Study results will be presented at meetings and conferences, and upon completion of the study, published in a peer-reviewed journal.
Bibliography
Body composition in Prader Willi Syndrome: Assessment and effects on growth hormone administration. Davies PS. Acta Paediatr 1999 suppl; 88(433):105-8.
Hyperlipidemia, insulin-dependent diabetes mellitus, and rapidly progressive diabetic retinopathy and nephropathy in Prader Willi Syndrome with del (15) (q11.2q13). Bassali R, Hoffman WH, Chen H, Tuck-Muller CM. Am J Med Genet 1997;71(3):267-70.
Prader-Willi syndrome: Consensus diagnostic criteria. Holm VA, Cassidy SB, Butler MG, Hanchett JM, Greenswag BY, Whitman BY, Greenberg F. Pediatrics 1993; 91(2):398-402.
Premature coronary artery disease and the Prader Willi Syndrome. Page SR, Nussey SS, Haywood GA, Jenkins JS. Postgrad Med J 1990;66(773):232-4.

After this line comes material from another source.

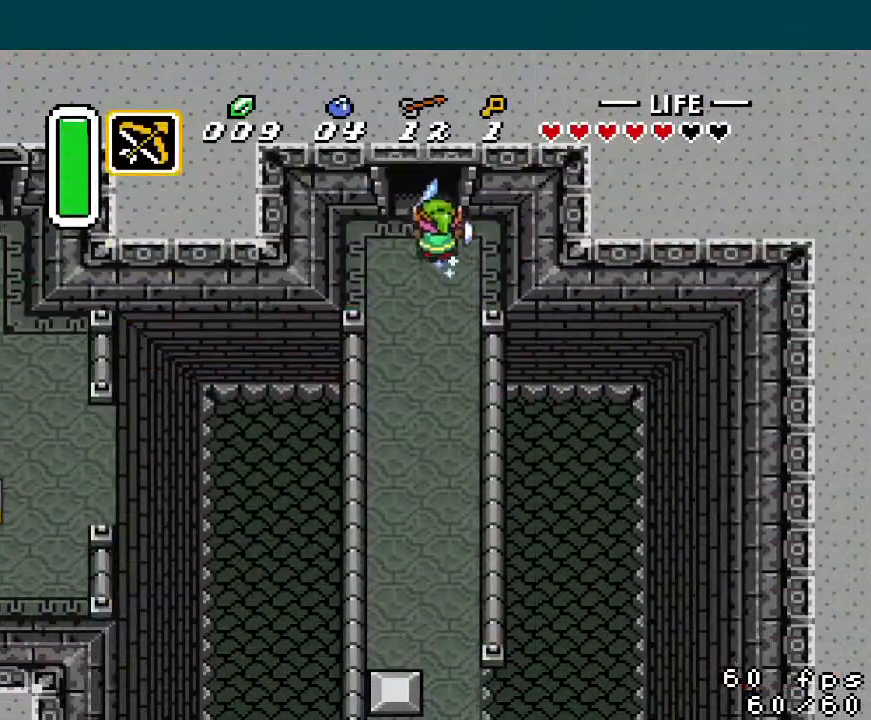
{"buttons": ["DPAD_UP"], "events": [[300, "DPAD_UP", "down"]]}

Sustained Benefit after 2 years of growth hormone on body composition, fat utilization, physical strength and agility, and growth in Prader Willi Syndrome. Myers SE, Carrel Al, Whitman BY, Allen DB. J Pediatr 2000;137(1):42-9.
The upper airway and sleep apnoea in the Prader Willi Syndrome. Richards A, Quaghebeur G, Clift S, Holland A, Dahlitz M, Parkes D. Clin Otolaryngol 1994; Jun(3):193-7.